I don't know its name but the gear on Luker's video image appears a combination of Stephenson's and Gooch; the reverser moving the valve radius-link (G); but the expansion link curve faces the eccentrics (S) from a fixed suspension (also G). The animation shows the gear in one position so I could not determine if this is so….
Hi Nigel, the standard Gooch valve gear is a constant lead valve gear. The animation and video is also for a standard Gooch valve gear I designed and built. The orientation of the expansion link is, as you rightly pointed out, reversed but this doesn't change the valve gear motion. It’s just the eccentric offset relative to the driving crank that changes.
I’ve designed and built a few different Stephenson’s valve gears and the most notable difference to the Gooch valve gear is the expansion link that is lifted instead of the valve rod.
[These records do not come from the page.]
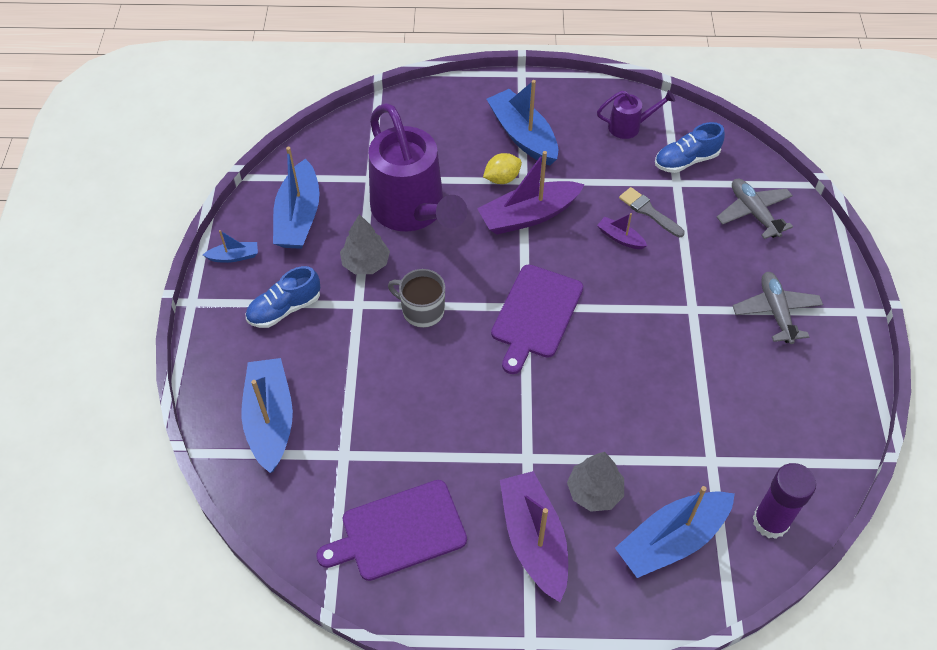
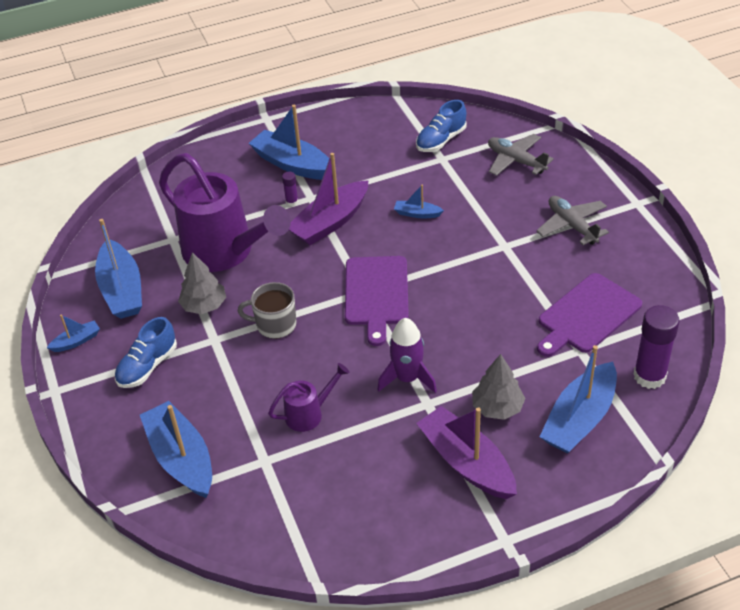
camera: 20 degrees left, 10 degrees down
(399, 532) = (346, 501): purple cutting board -> purple cutting board (587, 315)
(502, 178) = (292, 202): yellow lemon -> purple glue stick
(521, 422) = (407, 378): none -> purple rocket
(620, 238) = (417, 214): purple boat -> blue boat
(629, 126) = (380, 130): purple watering can -> purple watering can (309, 414)
(648, 211) = (430, 187): grey brush -> none

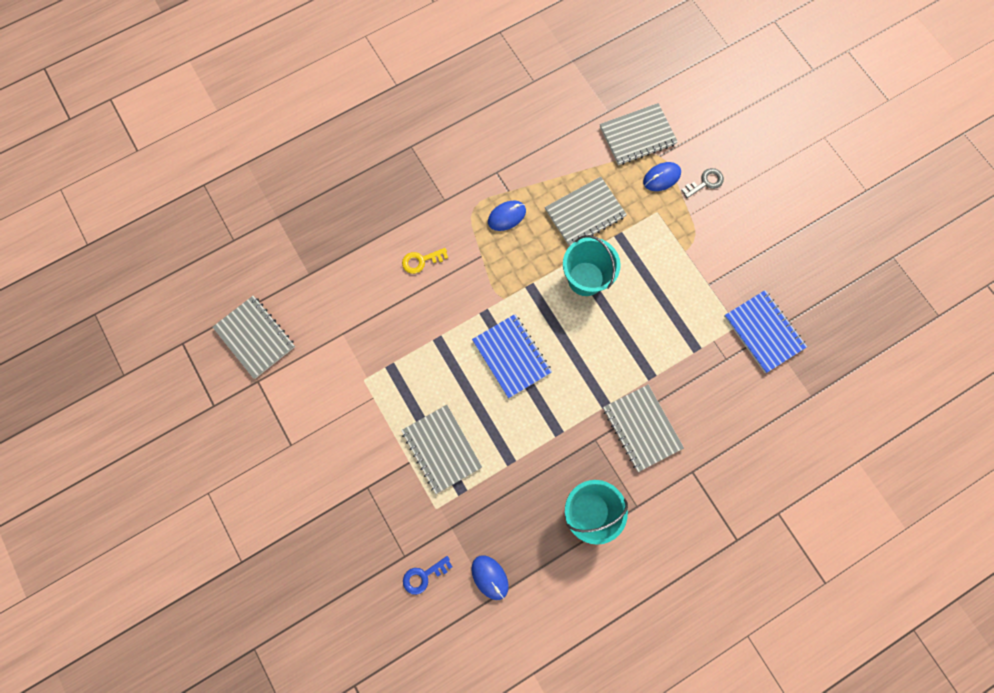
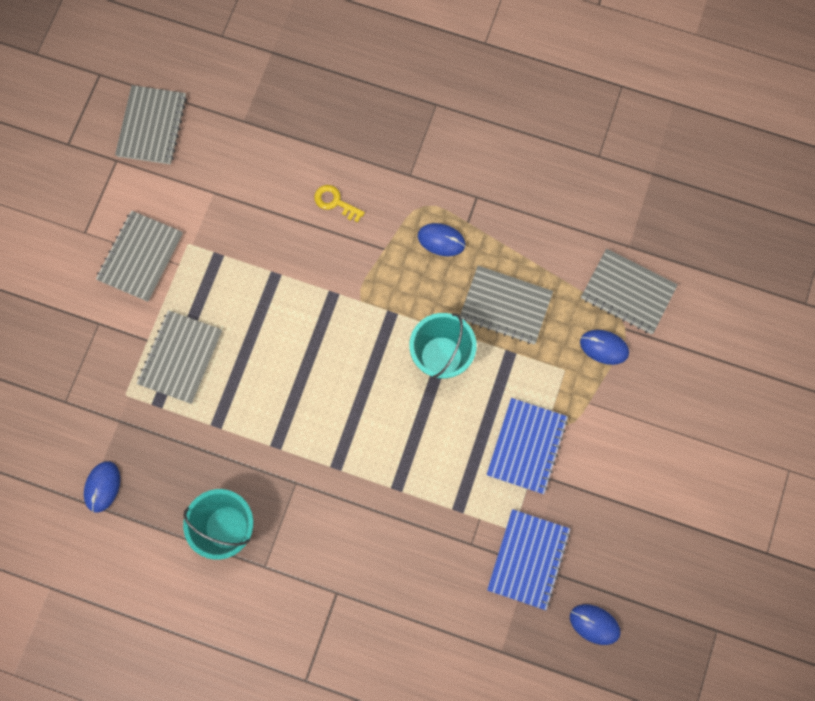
camera: 50 degrees right, 0 degrees up
(423, 576) = (61, 431): blue key -> none
(511, 356) = (312, 350): blue notebook -> blue notebook (526, 446)
(642, 428) = (340, 516): grey notebook -> grey notebook (140, 257)
(705, 182) = (635, 391): grey key -> none
(836, 325) = (594, 624): none -> blue mouse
Some nice examples are the inside cylinder and frame classical Stephenson valve gear…
The outside cylinder with rocker (changes the set point to get the lead correct when back notching)…
And the most difficult Stephenson’s valve gear I’ve had to design so far (more fun than I’ve had designing anything else!)…
@DMB, Well I just had twenty minutes to try and find out a bit more about the scissor gear, but I'm still none the wiser. I had heard about it before but I don't think I have ever seen a picture or diagrammatic representation.
As far as I can tell it was fitted to North Star. As a four cylinder engine, I imagine it would be what I would generally describe as a "conjugated gear", where the valve motions of some cylinders are generated from valve gear directly set for another cylinder or cylinders. The mechanics of the conjugation may look like a pair of scissors.
Indeed I think I had thought that scissors was gab, because someone had said that to me a long time ago. Probably like forty years ago if I'm honest. Gab certainly looks like two pairs of scissors, back to back. That was probably enough for me at the time.
Today, there does seem to be some suggestion that Churchward and Deeley had a bit of a thing about Midland railway patents in relation to valve gear. Perhaps those dodgy early Midland railway engines were the origin of the mysterious scissors.
I suppose one must be particularly intent to go searching for the geometry of a potentially difficult valve gear. Personally, I have long since moved on from the time where I try to improve my own bogus efforts. For what it's worth, I learned it was easy to come up with something bad, and even harder to make it better! Nowadays I just try to make whatever it was work O.K. That's enough for me, if I am lucky enough to succeed.
If anyone has a picture or a diagram showing what scissors actually was I would be quite interested to look, if only to relegate my mental image of gab gear. I understand there is a picture in the Martin Evans book. Maybe one day I'll buy it, but I always was more of a Curly fan than a Martin Evans one. No slight to Mr Evans of course, a nice person and an exceptional engineer for sure.